Negligent property owners are being cracked down on in the wake of the Flint, Michigan water crisis. Western New York lawmakers are reviewing the effectiveness of laws and policies aimed at protecting children from lead poisoning. While lead-contaminated water was the culprit in the recent public health crisis in Flint, lead paint in older homes (particularly in inner-city areas) remains the primary source of childhood lead poisoning in New York State. As such, local courts and municipalities are attempting to make it more difficult for landlords to ignore dangerous lead paint conditions in their rental properties.
For the past twenty years, the Erie County Department of Health has been the primary agency responsible for lead poisoning control in the City of Buffalo. The Health Department inspects city homes after receiving reports that children residing therein were diagnosed with elevated blood lead levels. After the inspections, the Health Department orders the responsible property owners to remediate lead paint hazards present in the homes.
During the spring of 2016, however, City of Buffalo Mayor Byron Brown proposed a city-wide “Lead Hazard Control Program,” which, if adopted, would add more proactive lead poisoning prevention laws to the City’s code. The program would require property owners to determine whether any lead paint hazards exist in their homes and then disclose this information to prospective tenants. The program would also require rental property managers to attend a lead paint remediation training class. Most significantly, the program would require the City to deny renewal of a Certificate of Occupancy if there were any lead paint hazards present in the rental properties that were easily accessible to young children, such as protruding windowsills and trim. Unfortunately, the City of Buffalo failed to enact what has arguably been the most successful measure used by the City of Rochester to drastically reduce its rate of childhood lead poisoning: a requirement that no Certificate of Occupancy be issued to any rental dwelling, including 1- and 2-unit properties without first performing a lead paint hazard inspection.

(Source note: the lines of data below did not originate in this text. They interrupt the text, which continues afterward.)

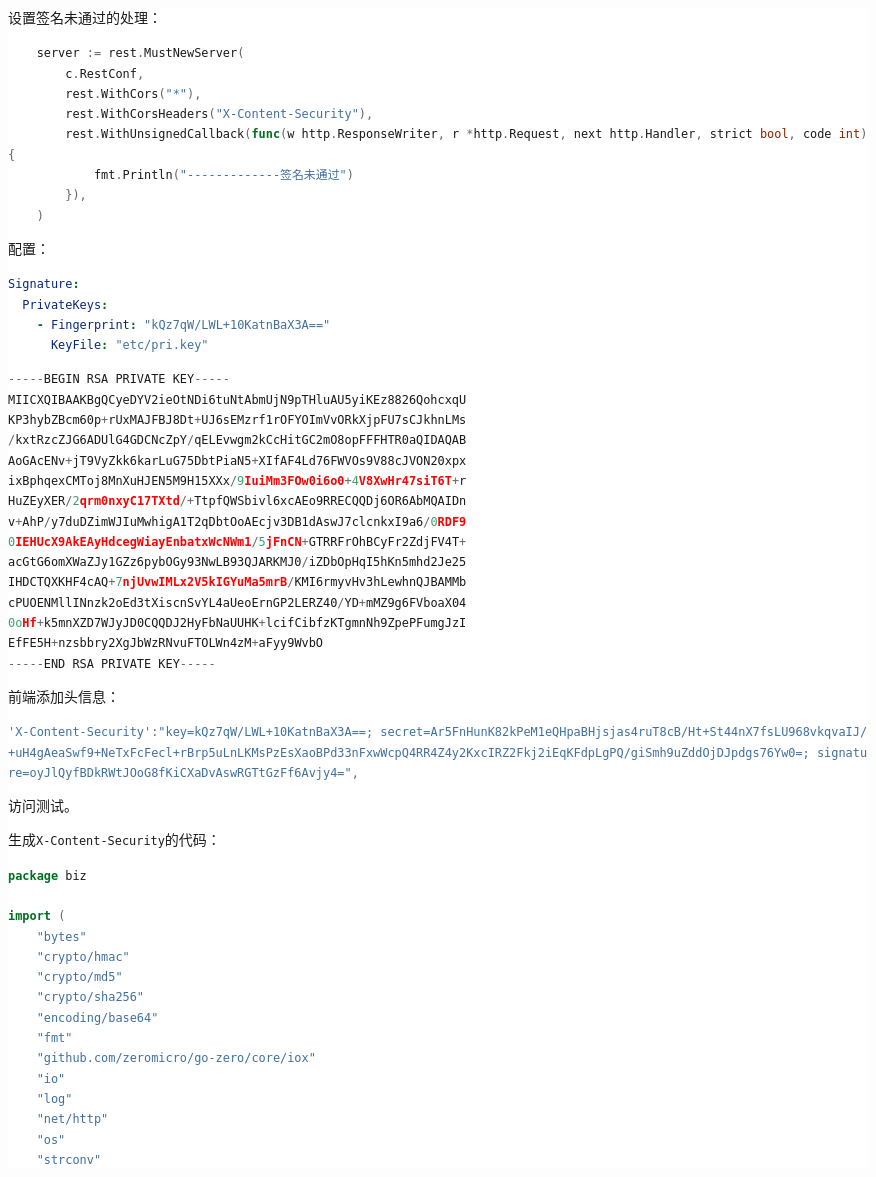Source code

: 设置签名未通过的处理：

```go
	server := rest.MustNewServer(
		c.RestConf,
		rest.WithCors("*"),
        rest.WithCorsHeaders("X-Content-Security"),
		rest.WithUnsignedCallback(func(w http.ResponseWriter, r *http.Request, next http.Handler, strict bool, code int) {
			fmt.Println("-------------签名未通过")
		}),
	)
```

配置：

```yaml
Signature:
  PrivateKeys:
    - Fingerprint: "kQz7qW/LWL+10KatnBaX3A=="
      KeyFile: "etc/pri.key"
```

```go
-----BEGIN RSA PRIVATE KEY-----
MIICXQIBAAKBgQCyeDYV2ieOtNDi6tuNtAbmUjN9pTHluAU5yiKEz8826QohcxqU
KP3hybZBcm60p+rUxMAJFBJ8Dt+UJ6sEMzrf1rOFYOImVvORkXjpFU7sCJkhnLMs
/kxtRzcZJG6ADUlG4GDCNcZpY/qELEvwgm2kCcHitGC2mO8opFFFHTR0aQIDAQAB
AoGAcENv+jT9VyZkk6karLuG75DbtPiaN5+XIfAF4Ld76FWVOs9V88cJVON20xpx
ixBphqexCMToj8MnXuHJEN5M9H15XXx/9IuiMm3FOw0i6o0+4V8XwHr47siT6T+r
HuZEyXER/2qrm0nxyC17TXtd/+TtpfQWSbivl6xcAEo9RRECQQDj6OR6AbMQAIDn
v+AhP/y7duDZimWJIuMwhigA1T2qDbtOoAEcjv3DB1dAswJ7clcnkxI9a6/0RDF9
0IEHUcX9AkEAyHdcegWiayEnbatxWcNWm1/5jFnCN+GTRRFrOhBCyFr2ZdjFV4T+
acGtG6omXWaZJy1GZz6pybOGy93NwLB93QJARKMJ0/iZDbOpHqI5hKn5mhd2Je25
IHDCTQXKHF4cAQ+7njUvwIMLx2V5kIGYuMa5mrB/KMI6rmyvHv3hLewhnQJBAMMb
cPUOENMllINnzk2oEd3tXiscnSvYL4aUeoErnGP2LERZ40/YD+mMZ9g6FVboaX04
0oHf+k5mnXZD7WJyJD0CQQDJ2HyFbNaUUHK+lcifCibfzKTgmnNh9ZpePFumgJzI
EfFE5H+nzsbbry2XgJbWzRNvuFTOLWn4zM+aFyy9WvbO
-----END RSA PRIVATE KEY-----
```

前端添加头信息：

```go
'X-Content-Security':"key=kQz7qW/LWL+10KatnBaX3A==; secret=Ar5FnHunK82kPeM1eQHpaBHjsjas4ruT8cB/Ht+St44nX7fsLU968vkqvaIJ/+uH4gAeaSwf9+NeTxFcFecl+rBrp5uLnLKMsPzEsXaoBPd33nFxwWcpQ4RR4Z4y2KxcIRZ2Fkj2iEqKFdpLgPQ/giSmh9uZddOjDJpdgs76Yw0=; signature=oyJlQyfBDkRWtJOoG8fKiCXaDvAswRGTtGzFf6Avjy4=",
```

访问测试。

生成`X-Content-Security`的代码：

```go
package biz

import (
	"bytes"
	"crypto/hmac"
	"crypto/md5"
	"crypto/sha256"
	"encoding/base64"
	"fmt"
	"github.com/zeromicro/go-zero/core/iox"
	"io"
	"log"
	"net/http"
	"os"
	"strconv"
```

Similar to its Erie County counterpart, the Monroe County Department of Health has been the primary agency responsible for lead poisoning control in the City of Rochester. However, the City of Rochester has taken the initiative in recent years to enact measures that go even further than the measures taken by the Monroe County Department of Health. By requiring a lead paint hazard inspection to be part of all inspections performed prior to the issuance of a Certificate of Occupancy for rental dwellings, combined with other measures, the City of Rochester decreased its number of reported childhood lead poisonings from a high of 1,019 cases in 2003 to 206 cases in 2015. Additionally, in late 2016, the City of Rochester will train approximately one hundred inner-city property owners to proactively identify and remediate lead paint hazards. The City of Rochester will also provide funding to property owners seeking to proactively abate lead paint hazards in their homes.
As local municipalities seek to decrease lead poisoning through education, advocacy, and increased regulation, the courts are also cracking down on landlords and negligent property owners after lead poisoning has occurred. In the past, a legal loophole allowed many negligent landlords to escape liability in civil lead paint injury lawsuits by claiming that they were unaware of the health hazards of lead paint prior to the time of their victim’s poisoning. In a case recently handled by Lipsitz, Ponterio & Comerford, LLC, a Rochester Appellate Court affirmed a trial court decision to more closely examine a landlord’s bald assertion that she was unaware of the health hazards of lead paint prior to her tenant’s elevated blood lead level diagnosis. In a written opinion, the Court noted that, prior to the diagnosis, the landlord subscribed to a local Rochester newspaper that published a number of articles on the topic of childhood lead poisoning. The Court reasoned that, based on the landlord’s newspaper subscription history, a jury could find the landlord’s statements of ignorance to be incredible on its face. The case, June v. Vatter, 121 A.D.3d 1588 (4th Dept. 2014), is now binding precedent in all childhood lead poisoning lawsuits throughout Buffalo, Rochester and Syracuse.